The traveller's guide to spectrum analysis

Here I am in Birmingham (UK) for a business trip and of course I brought the essential "traveller's radio spectrum analysis kit" with me:


  1. My new SMA Spectrum Analyzer 138MHz-4.4GHz
  2. A DVB-T/T2 USB receiver (PCTV nanoStick DVB-T2 292e)
  3. A DVB-T receiver with the RTL2832U/FC0012 chip and tuner, compatible with SDR#
  4. Two small antennas


The result:

With the SMA Spectrum Analyzer and my self written software I can take a quick glance at the interesting frequencies. Immediatly I can see where the DVB-T transponders are and find the best position for the antenna (horizontally, using the metallic lamp foot).


This is the BBC running:

Next a quick scan at radio frequencies, using SDR#:


Conclusion:

It is amazing how much monitoring power you can carry on your trips by just bringing with you two miniature DVB-T/T2 USB receivers and the small spectrum analyzer.
Global cost: under 100 Euro (not considering the laptop, of course).

Task to carry out. Please resume the spectrum analysis travel post, picking up right after its last sentence. The records that come next are separate material, not part of the spectrum analysis travel post.

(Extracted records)
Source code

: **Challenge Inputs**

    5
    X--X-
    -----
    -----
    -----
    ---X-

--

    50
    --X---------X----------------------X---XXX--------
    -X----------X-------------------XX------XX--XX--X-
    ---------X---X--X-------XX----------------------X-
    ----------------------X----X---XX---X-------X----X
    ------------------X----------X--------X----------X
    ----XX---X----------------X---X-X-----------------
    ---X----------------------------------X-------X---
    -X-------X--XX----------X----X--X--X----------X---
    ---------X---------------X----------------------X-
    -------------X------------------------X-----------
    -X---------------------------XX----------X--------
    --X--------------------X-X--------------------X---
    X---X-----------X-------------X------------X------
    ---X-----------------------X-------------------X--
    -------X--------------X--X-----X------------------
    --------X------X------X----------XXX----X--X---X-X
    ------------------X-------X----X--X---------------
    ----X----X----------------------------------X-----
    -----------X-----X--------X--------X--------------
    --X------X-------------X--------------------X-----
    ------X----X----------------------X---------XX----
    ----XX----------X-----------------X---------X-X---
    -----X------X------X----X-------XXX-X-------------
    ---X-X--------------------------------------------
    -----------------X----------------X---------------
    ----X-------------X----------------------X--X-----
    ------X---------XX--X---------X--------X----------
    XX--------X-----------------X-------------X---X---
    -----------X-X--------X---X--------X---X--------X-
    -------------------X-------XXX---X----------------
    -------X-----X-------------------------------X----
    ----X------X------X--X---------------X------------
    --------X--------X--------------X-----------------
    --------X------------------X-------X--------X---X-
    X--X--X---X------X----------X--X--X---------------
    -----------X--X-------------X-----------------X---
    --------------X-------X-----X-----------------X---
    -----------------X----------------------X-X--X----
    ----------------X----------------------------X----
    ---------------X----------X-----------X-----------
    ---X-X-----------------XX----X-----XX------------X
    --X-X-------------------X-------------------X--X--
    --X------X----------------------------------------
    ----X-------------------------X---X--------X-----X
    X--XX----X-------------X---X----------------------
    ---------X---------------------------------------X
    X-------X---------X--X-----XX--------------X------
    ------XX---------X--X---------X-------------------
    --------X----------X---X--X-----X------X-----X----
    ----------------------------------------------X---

Written reply.
10 years ago you would have to be a govermental lab to have this kind of resources to overview the radio frequency spectrum.

PS: You may ask yourself why I brought two DVB-T receivers...
The answer is very simple: because the one with the RTL2832U chipset uses the Zadig driver for SDR#, it cannot be used for DVB-T reception anymore, unless you change the driver. This is a pain to do and requires reboot of the operating system. 
It is much easier to just use a second DVB-T USB receiver that uses a different chipset! This way you can use one for radio scanning/spectrum analysis, while the other is used for DVB-T. The PCTV nanoStick DVB-T2 is very nice, because it supports both DVB-T and DVB-T2.
By the way: some cities in Germany have started DVB-T2 transmissions using HEVC/h.265. You will need a HEVC CODEC to decode these transmissions. Some will be PayTV. Hopefully I will be able to test it on my return flight via Frankfurt, but then again, I doubt that DVB-T2 can be received so far off the city centre.